When engineers design bridges, they don't calculate a single "bridge goodness" number based on some formula no one understands, and then approve the design if that number is high enough. There are experts, who must be certified, who spend time to actually understand the design, it's possible failure modes, etc. Engineers model different aspects of the bridge with computers, they reuse time-tested designs, build scale models, etc. Human intuition just isn't good enough to bet on, and the idea of basing bridge design decisions on a magical single number is absurd.

I read Taleb's critique of modern risk management in this way. Models and associated heuristics are useful insofar as they actually reflect reality. A firm that makes a rule like "We must keep our VaR to be in a certain range" as a shorthand for actually understanding the distribution of the underlying random variable will is making decisions with insufficient information.
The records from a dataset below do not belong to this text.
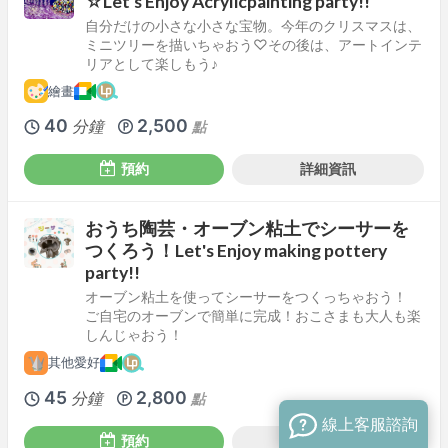
☆Let's Enjoy Acrylicpainting party!!
自分だけの小さな小さな宝物。今年のクリスマスは、
ミニツリーを描いちゃおう♡その後は、アートインテ
リアとして楽しもう♪
繪畫
40
2,500
分鐘
點
預約
詳細資訊
おうち陶芸・オーブン粘土でシーサーを
つくろう！Let's Enjoy making pottery
party!!
オーブン粘土を使ってシーサーをつくっちゃおう！
ご自宅のオーブンで簡単に完成！おこさまも大人も楽
しんじゃおう！
其他愛好
45
2,800
分鐘
點
線上客服諮詢
預約
詳細資訊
The fact that such practices are widespread is not surprising, given how much easier it is to train people to use these tools rather than to find and hire real experts. The fact that we don't consider financial engineering to be in the same vein as structural engineering, where the government actually demands proper risk assessment and mitigation is another story.

Yves Smith's points appear to be (a) distributions are NOT (really really NOT!) Gaussian. (b) that the notion of "variance" of value at risk is not meaningful if the distribution does not have an expected value, e.g. a Cauchy distribution. Is this a fair summary?
I am reluctant to believe that the risk managers of major financial institutions are as foolish with their models as Yves Smith suggests.

Mark Thoma points to James Kwak at Baseline Scenario with more on Nocera's piece, both pro and con.

http://baselinescenario.com/2009/01/04/risk-management-var/

Bill Arnold >"...I am reluctant to believe that the risk managers of major financial institutions are as foolish with their models as Yves Smith suggests."

How much more financial chaos would it take ?

Seriously you need to consider/remember how Group Think works because this is a prime example of it in action.

*sheesh*

"Against stupidity, the very gods themselves must contend in vain." - Friedrich von Shille

My personal suggestion for fixing finance: you should tax leverage. Instituting a progressive tax scale, whereupon investors who borrow money would pay a higher tax than their less leveraged counterparts, would go a long way towards limiting excessive risk-taking.

I too like this idea, but it should be applied to ALL borrowing. Otherwise, borrowing simply shifts from one place to another. Instead of borrowing 100K in their investment account, a trader would borrow 100K against his home and use those funds to speculate in the stock market.

One should also remember that many home buyers bought more home than they needed because they considered homes as investments instead of merely treating them as a place to live. All the more reason to tax ALL debt at a higher rate.

What are the chances of this happening? 0.00. At this time our tax system actually encourages home buyers to borrow, thanks to the tax deduction on mortgage interest.

Drum, you still don't quite understand what Taleb means by a black swan. He means an un-thought of event; that financial markets are subject to crises, and a crisis arrived is not the 'black swan' - rather the specific entry point of the failures was not thought of (by many); e.g. the risk models that - based on historical data - did not integrate an all US real estate market melt down. It is not the rarity of the event as such, that Taleb labels black swan, but an event that is not conceived of. Although he also makes the point that risk models seem to systematically under estimate "large events."

Insofar as there is a take away, it is risk managers in financial institutions need to be aware of the apparent systematic error and treat it more successfully AND regulators as well (e.g. Basel II and internal modelling standards).

Of course Yves makes the point in the post that awareness in theory exists, but incentivisation (I rather like the CV put...) is another matter.